Exercise input
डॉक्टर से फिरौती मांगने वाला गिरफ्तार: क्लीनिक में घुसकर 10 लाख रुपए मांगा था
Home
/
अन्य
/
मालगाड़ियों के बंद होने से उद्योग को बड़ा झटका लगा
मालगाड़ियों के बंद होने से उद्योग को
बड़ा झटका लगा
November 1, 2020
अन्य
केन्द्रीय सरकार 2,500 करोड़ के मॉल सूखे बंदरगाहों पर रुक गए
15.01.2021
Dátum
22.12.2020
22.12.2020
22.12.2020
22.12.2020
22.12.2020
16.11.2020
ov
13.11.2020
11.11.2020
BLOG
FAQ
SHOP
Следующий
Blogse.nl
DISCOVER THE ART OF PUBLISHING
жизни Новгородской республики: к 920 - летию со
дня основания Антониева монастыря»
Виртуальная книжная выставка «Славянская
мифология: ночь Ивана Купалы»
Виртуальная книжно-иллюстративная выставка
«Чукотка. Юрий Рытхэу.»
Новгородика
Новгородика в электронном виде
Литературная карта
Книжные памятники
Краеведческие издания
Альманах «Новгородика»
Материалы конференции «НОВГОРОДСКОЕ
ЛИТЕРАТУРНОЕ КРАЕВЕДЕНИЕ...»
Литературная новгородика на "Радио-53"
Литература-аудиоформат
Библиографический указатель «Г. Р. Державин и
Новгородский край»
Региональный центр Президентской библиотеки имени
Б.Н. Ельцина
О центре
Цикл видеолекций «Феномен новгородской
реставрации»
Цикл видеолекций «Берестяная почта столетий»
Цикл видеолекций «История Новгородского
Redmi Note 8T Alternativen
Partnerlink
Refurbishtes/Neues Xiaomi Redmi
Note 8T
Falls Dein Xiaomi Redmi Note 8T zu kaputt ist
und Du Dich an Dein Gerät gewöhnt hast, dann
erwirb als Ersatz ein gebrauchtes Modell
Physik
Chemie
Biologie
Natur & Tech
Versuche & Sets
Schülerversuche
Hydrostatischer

How to complete this task
Extract the complete data, matching each line exactly.

Written response
डॉक्टर से फिरौती मांगने वाला गिरफ्तार: क्लीनिक में घुसकर 10 लाख रुपए मांगा था
Home
/
अन्य
/
मालगाड़ियों के बंद होने से उद्योग को बड़ा झटका लगा
मालगाड़ियों के बंद होने से उद्योग को
बड़ा झटका लगा
November 1, 2020
अन्य
केन्द्रीय सरकार 2,500 करोड़ के मॉल सूखे बंदरगाहों पर रुक गए
15.01.2021
Dátum
22.12.2020
22.12.2020
22.12.2020
22.12.2020
22.12.2020
16.11.2020
ov
13.11.2020
11.11.2020
BLOG
FAQ
SHOP
Следующий
Blogse.nl
DISCOVER THE ART OF PUBLISHING
жизни Новгородской республики: к 920 - летию со
дня основания Антониева монастыря»
Виртуальная книжная выставка «Славянская
мифология: ночь Ивана Купалы»
Виртуальная книжно-иллюстративная выставка
«Чукотка. Юрий Рытхэу.»
Новгородика
Новгородика в электронном виде
Литературная карта
Книжные памятники
Краеведческие издания
Альманах «Новгородика»
Материалы конференции «НОВГОРОДСКОЕ
ЛИТЕРАТУРНОЕ КРАЕВЕДЕНИЕ...»
Литературная новгородика на "Радио-53"
Литература-аудиоформат
Библиографический указатель «Г. Р. Державин и
Новгородский край»
Региональный центр Президентской библиотеки имени
Б.Н. Ельцина
О центре
Цикл видеолекций «Феномен новгородской
реставрации»
Цикл видеолекций «Берестяная почта столетий»
Цикл видеолекций «История Новгородского
Redmi Note 8T Alternativen
Partnerlink
Refurbishtes/Neues Xiaomi Redmi
Note 8T
Falls Dein Xiaomi Redmi Note 8T zu kaputt ist
und Du Dich an Dein Gerät gewöhnt hast, dann
erwirb als Ersatz ein gebrauchtes Modell
Physik
Chemie
Biologie
Natur & Tech
Versuche & Sets
Schülerversuche
Hydrostatischer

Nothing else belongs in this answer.